Persian texts historically used Eastern Arabic numerals comparable to usage in manuscripts held by the Sultanate of Oman archives and later standardized numerals for administrative records under ministries in Tehran and Kabul. Modern publishing incorporates Persian forms of numerals alongside international digits regulated in style guides issued by national presses like the Institute for Humanities and Cultural Studies. Punctuation practices adapted from European typographic conventions entered print during encounters with entities such as the British East India Company and the Imperial German Academy; conventions for commas, quotation marks, and parentheses were debated in periodicals published by intellectuals in Isfahan and Shiraz.
Regional adaptations produced distinct orthographies: the Afghan standard for Dari Persian codified by Afghan ministries, the Tajik shift to Cyrillic script implemented under Soviet Union policy, and Kurdish (Sorani) use shaped by institutions in Erbil and Sulaimaniyah. The script was adapted for languages across South and Central Asia by courts like the Mughal Empire and administrations like the British Indian Empire, influencing orthographies for Urdu and Sindhi.

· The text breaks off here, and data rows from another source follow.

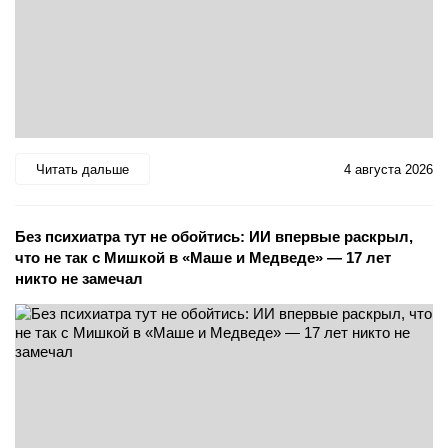
Читать дальше
4 августа 2026
Без психиатра тут не обойтись: ИИ впервые раскрыл,
что не так с Мишкой в «Маше и Медведе» — 17 лет
никто не замечал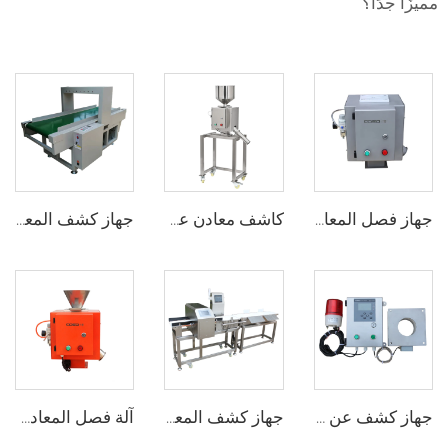
مميزًا جدًا؟
جهاز فصل المعادن الحر المتدفق لآلة تشكيل البلاستيك بالحقن
كاشف معادن عمودي لخط الأنابيب الفولاذ المقاوم للصدأ لتشكيل البلاستيك
جهاز كشف المعادن الإبرة
جهاز كشف عن المعادن في فم الأنابيب المستخدمة في مساحيق الأغذية
جهاز كشف المعادن ومقيّم الوزن الصناعي المدمج للكشف عن المعادن في أكياس الطعام
آلة فصل المعادن البلاستيكية المعاد تدويرها بنظام الجاذبية للبيع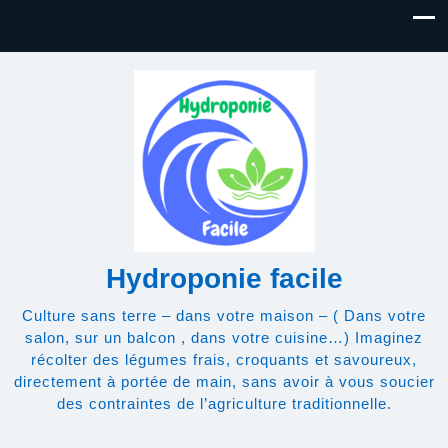
Hydroponie facile
Culture sans terre – dans votre maison – ( Dans votre
salon, sur un balcon , dans votre cuisine…) Imaginez
récolter des légumes frais, croquants et savoureux,
directement à portée de main, sans avoir à vous soucier
des contraintes de l’agriculture traditionnelle.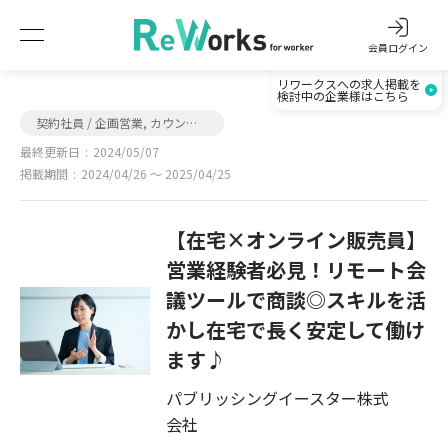
会員ログイン
リワークスへの求人掲載を
検討中の企業様はこちら
契約社員 / 企画営業, カウンターセールス
最終更新日
2024/05/07
掲載期間
2024/04/26 〜 2025/04/25
【在宅×オンライン販売員】
営業経験者必見！リモート会
議ツールで商談◎スキルを活
かし在宅で長く安定して働け
ます♪
パブリッシングイースター株式
会社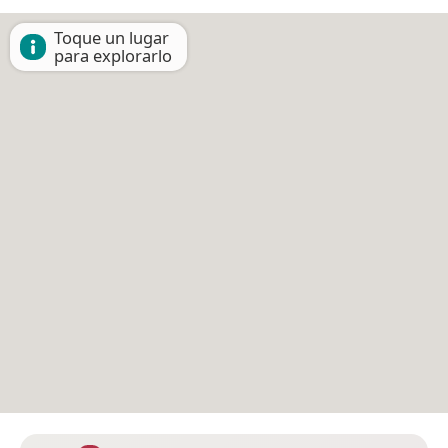
Toque un lugar
para explorarlo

Minority languages in Iran—documented by the Statistical Center of Iran—such as Azeri and Luri saw ad hoc use of Perso-Arabic letters, while diasporic communities in cities like London, Toronto, and Los Angeles maintain hybrid practices combining Latin script and Perso-Arabic usage.
Digitization efforts began with encoding proposals submitted to standards bodies including the Unicode Consortium and the International Organization for Standardization. Character sets in Unicode map the Persian extensions within the Arabic block, enabling rendering engines developed by projects at MIT, Microsoft Corporation, and Google LLC to support contexts like web publishing and mobile input. Font technologies such as OpenType with shaping engines like HarfBuzz and Uniscribe handle contextual forms and ligatures; text-processing libraries used by software from Adobe Systems and Apple Inc. provide bidirectional layout per recommendations of the World Wide Web Consortium. Localization work for operating systems in distributions like Ubuntu and services by platforms such as Wikipedia required keyboard layouts standardized by national standards agencies and influenced by collaborative repositories hosted on platforms like GitHub.